Le résultat, pour des millions de personnes, a été une relation à la nourriture marquée par la culpabilité. Manger un dessert et s'en vouloir. Refuser un dessert et s'en priver. Tenir un régime quelques semaines puis rechuter. Recommencer. Le sucre est devenu, bien malgré lui, le symbole d'un conflit intérieur permanent entre le plaisir immédiat et la santé à long terme.
Une contrainte qui n'était la faute de personne
Ce conflit n'était pas une question de volonté. Ce n'était pas non plus une question de mauvaises intentions ni des consommateurs, ni de l'industrie alimentaire qui n'avait pas d'autre outil que le sucre pour assurer la conservation, la texture, la caramélisation, la structure de ses produits. C'était une contrainte technique réelle, dans un monde où l'alternative fonctionnelle n'existait pas encore.
On ne peut pas reprocher à une génération d'avoir travaillé avec les outils qu'elle avait. On peut juste se réjouir quand de nouveaux outils apparaissent.

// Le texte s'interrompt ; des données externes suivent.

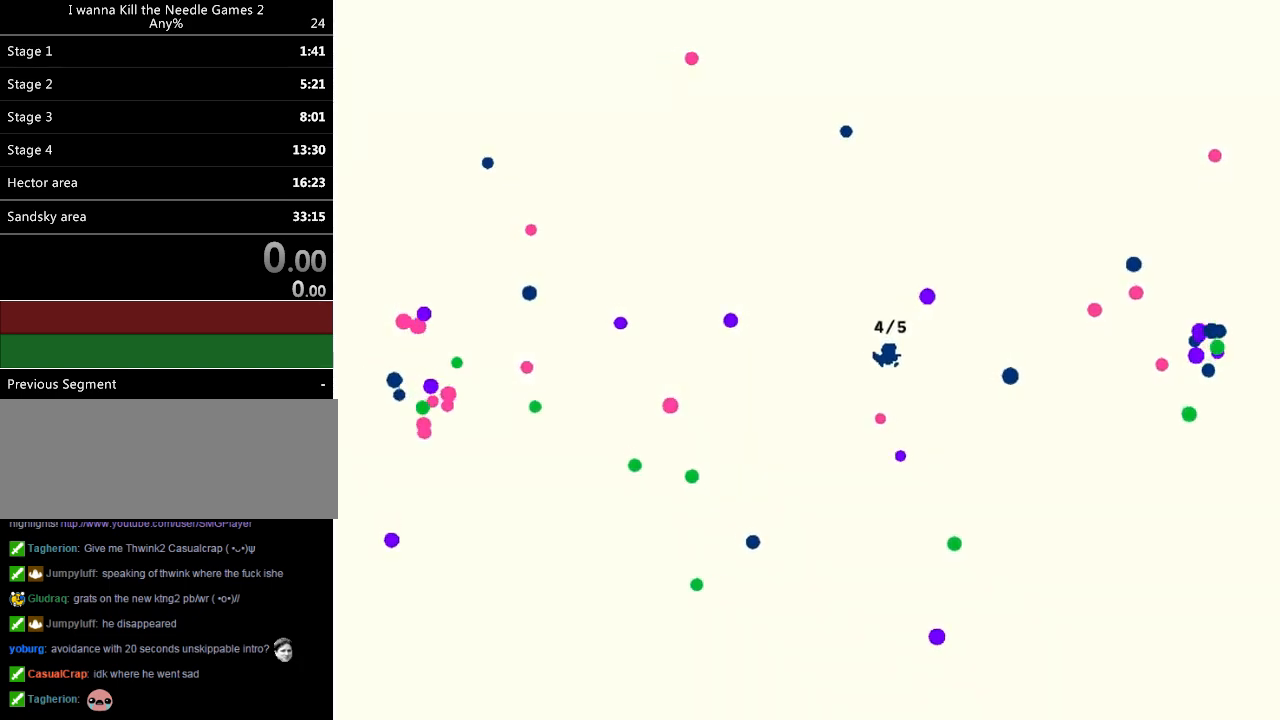
{"keys": [], "events": [[200, "right", "up"], [260, "left", "down"], [340, "left", "up"], [420, "left", "down"], [500, "left", "up"]]}
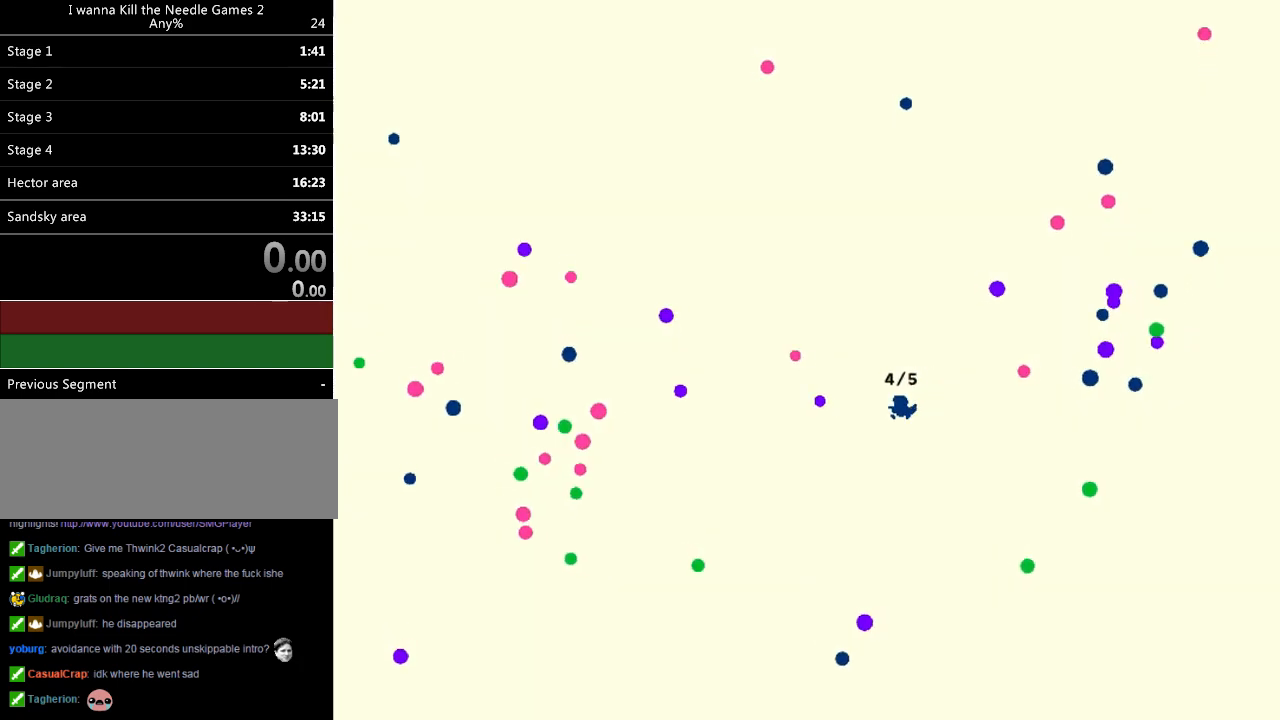
{"keys": ["right"], "events": [[40, "left", "down"], [160, "left", "up"], [480, "right", "down"]]}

La joie particulière d'une contrainte qui tombe
Il y a une joie très particulière dans la disparition d'une contrainte qu'on a tellement intériorisée qu'on avait fini par la considérer comme une loi naturelle. La contrainte était réelle. Elle a duré longtemps. Et maintenant qu'une alternative sérieuse existe pour la contourner, c'est une bonne nouvelle. Une vraie.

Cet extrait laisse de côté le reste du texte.